Потап по-прежнему сидел за столиком вполоборота к своей машине, пил пиво и что-то увлеченно говорил седому собеседнику.
«Ну, счастлив твой бог», — подумал о себе словами Соломина Ефим. И так же не спеша вернулся к себе в «рено», угнанное вчера вечером на Полянке. Он завел двигатель, медленно проехал мимо джипа. Поправил миниатюрную видеокамеру, направленную на Потапа, затем включил приемник, настраиваясь на частоту «авторучки», пока не услыхал голос охранника, кадрящего девиц, всех троих одновременно:
— А где здесь поближе оттянуться, но так, чтобы не растянуться?

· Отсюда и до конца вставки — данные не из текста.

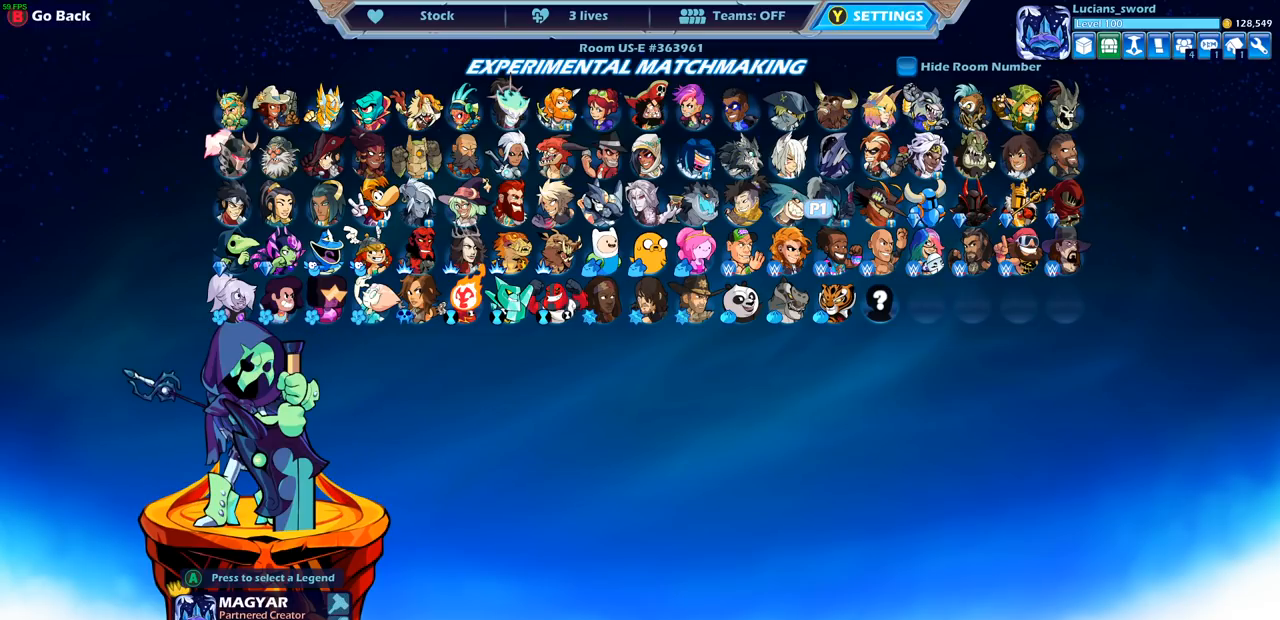
{"buttons": [], "left_stick": "right", "right_stick": "center", "events": [[450, "left_stick", "right"]]}
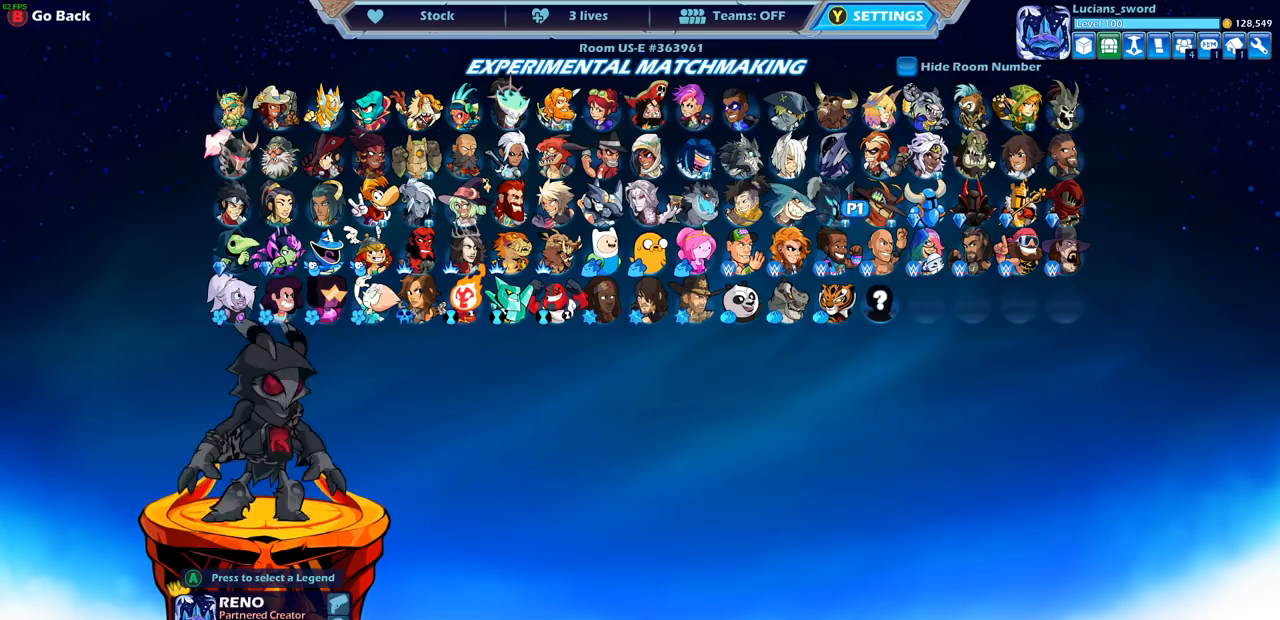
{"buttons": [], "left_stick": "up-left", "right_stick": "center", "events": [[83, "left_stick", "center"], [267, "left_stick", "up-left"], [417, "left_stick", "center"], [500, "left_stick", "up-left"]]}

Слышно было довольно отчетливо.
Тем же вечером Соломин наблюдал по видео встречу Потапа с седоголовым мужиком в пивбаре на Гоголевском.
— Так это же Голованов! — воскликнул Павел Семенович.
Голованов Петр Авдеевич — тоже депутат от Барнаула. Кстати, один из постоянных клиентов Полины. Она говорила, будто он каждый день звонит, требует свидания: ему-то что нужно от уголовного авторитета Потапа. Что у них общего, кроме землячества?
Павел Семенович выключил видеомагнитофон, прикрыл глаза, откинул голову на спинку кресла. Кажется, Голованов пасется там же, где и мы. Еще один конкурент по месту возле кормушки под названием «Алтайский редкозем» и соперник на будущих губернаторских выборах.
А он, Соломин, опять один. Все кругом с кем-то объединяются, создают группы, фракции, партии, а он все еще одинокий волк, вернее, паук, ткущий свою паутину, в которой, как он до сих пор надеется, должны увязнуть все эти партии, группировки, фракции. И он не вступает в них не потому, что его туда не пускают, а несмотря на то, что зовут.
Но сколько так может продолжаться? В конце концов его перестанут приглашать, интерес к нему, такому загадочному и непредсказуемому, ослабнет… Все устанут от созерцания его эквилибристики на острие ножа… А что дальше?
Но он, Соломин, не видит никого, с кем мог бы объединиться, кому мог довериться. Кроме Ефима. Но Ефим — исполнитель. Правда, исполнитель, каких мало, его бы забросить шпионом во вражеский тыл… Но все равно — нужен не исполнитель, а соратник.